### TEXTE À LIRE
★ ★ ★ ★ ★ ★ ★
Je l'ai baptisée ainsi en raison du bruit caractéristique décelable à la mobilisation passive de la côte ou même spontanée à la respiration. Ce bruit rappelle parfaitement le petit jouet d'enfant appelé « criquet ». Le début est toujours traumatique. Un choc direct au niveau du gril costal dans la partie antérieure et basse est toujours retrouvé. Il s'agit en général d'un accident de sport ou d'une chute sur un objet contondant. Il s'agit pour nous d'une dislocation chondro-costale (fracture du cartilage).

Examen clinique

Le point douloureux se situe au niveau de la jonction côte-cartilage de la 8ème, 9ème ou 10ème côte. La mobilisation de la côte provoque le bruit caractéristique « du criquet » et fait le diagnostic.

Evolution et traitement

La guérison spontanée est exceptionnelle. La douleur s'estompe mais réapparait brutalement avec le même bruit à la moindre sollicitation (persistance dé la dislocation). Il faut manipuler comme pour le SPA par voie directe ou semi-indirecte contrariée puis poser une contention pour au moins six semaines (bandage élastique type Cemen pour contention de côte). En cas d'échec du traitement on peut envisager un agrafage chondro-costal avec des agrafes de Judet.

 
Syndrome de Tietze
 

On en parle beaucoup. Il n'y a pas de diagnostic différentiel de douleur thoracique haute ou on ne l'envisage pas... Pour ma part, je n'en ai jamais vu, ou ceux que l'on m'a présentés comme tels étaient des dermatomes C4 antérieurs guéris par une manipulation cervicale, ou un syndrome pariétal subaigu ou chronique haut situé. Il s'agirait, pour les auteurs qui l'on décrit, d'une chondrite de l'articulation sterno-costale du 3ème arc costal.
On peut logiquement penser qu'il peut s'agir de l'évolution vers une chondrite d'un syndrome pariétal aigu, subaigu ou chronique

Examen clinique

Je crois qu'on ne peut affirmer ce diagnostic que s'il s'agit simplement d'un nodule douloureux à la pression au niveau de la 3ème articulation sterno-costale en éliminant, par une palpation para-vertébrale postérieure, un point costo-transversaire et donc une dyscinésie costale.

Traitement

On a proposé des infiltrations avec plus ou moins de succès. Il y a certainement beaucoup plus de faux syndromes de Tietze que de vrais et leur guérison passe par une manipulation costo-transversaire.
★ ★ ★ ★ ★ ★ ★
### DONNÉES ENREGISTRÉES

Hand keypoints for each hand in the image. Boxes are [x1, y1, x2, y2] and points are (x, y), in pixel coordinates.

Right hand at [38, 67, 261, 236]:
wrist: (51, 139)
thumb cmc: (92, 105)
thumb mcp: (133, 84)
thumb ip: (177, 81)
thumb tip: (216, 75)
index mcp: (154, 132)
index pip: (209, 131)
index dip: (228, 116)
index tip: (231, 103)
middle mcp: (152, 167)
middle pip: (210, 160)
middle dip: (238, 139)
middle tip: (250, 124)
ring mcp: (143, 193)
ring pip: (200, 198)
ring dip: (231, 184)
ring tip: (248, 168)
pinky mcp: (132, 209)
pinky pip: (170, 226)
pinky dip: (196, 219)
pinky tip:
★ ★ ★ ★ ★ ★ ★
### EXERCICES
1. Relevez, dans l'ordre, tous les intertitres du texte sur les douleurs de côtes, y compris ceux qui reviennent deux fois.
2. Recopiez le passage du texte sur les douleurs de côtes qui commence par « Syndrome de Tietze » et va jusqu'à « 3ème arc costal. ».
3. Reprenez le texte sur les douleurs de côtes là où il s'arrête et écrivez-en la suite.

### RÉPONSES DANS L'ORDRE
1.
Examen clinique
Evolution et traitement
Syndrome de Tietze
Examen clinique
Traitement

2.
Syndrome de Tietze
 

On en parle beaucoup. Il n'y a pas de diagnostic différentiel de douleur thoracique haute ou on ne l'envisage pas... Pour ma part, je n'en ai jamais vu, ou ceux que l'on m'a présentés comme tels étaient des dermatomes C4 antérieurs guéris par une manipulation cervicale, ou un syndrome pariétal subaigu ou chronique haut situé. Il s'agirait, pour les auteurs qui l'on décrit, d'une chondrite de l'articulation sterno-costale du 3ème arc costal.

3.
Déchirure inter-costale
 

Là encore, on en évoque beaucoup plus qu'il n'en existe. On ne peut l'évoquer qu'à trois conditions. Il faut qu'il y ait un traumatisme, un hématome inter-costal ou au moins précocement une tuméfaction inter-costale et que les examens clinique et para-clinique aient éliminé tous les autres syndromes pariéto-thoraciques. Par contre, il peut très bien y avoir une déchirure inter-costale compliquant tous les autres tableaux cliniques et il faut en tenir compte dans le traitement de ceux-ci.

Traitement

Il s'agit essentiellement d'une contention élastique par bande Cemen. Contrairement aux autres hématomes, il ne faut pas utiliser de glace en raison des risques de complications parenchymateuses iatrogènes. Les enzymes diffusantes, les antalgiques, peuvent être utilisés en plus de la contention.

 
Syndromes pariéto-thoraciques d'origine vertébrale
 

Nous nous contenterons de les énumérer car ils sont bien connus et leur traitement passe par celui du DIM original.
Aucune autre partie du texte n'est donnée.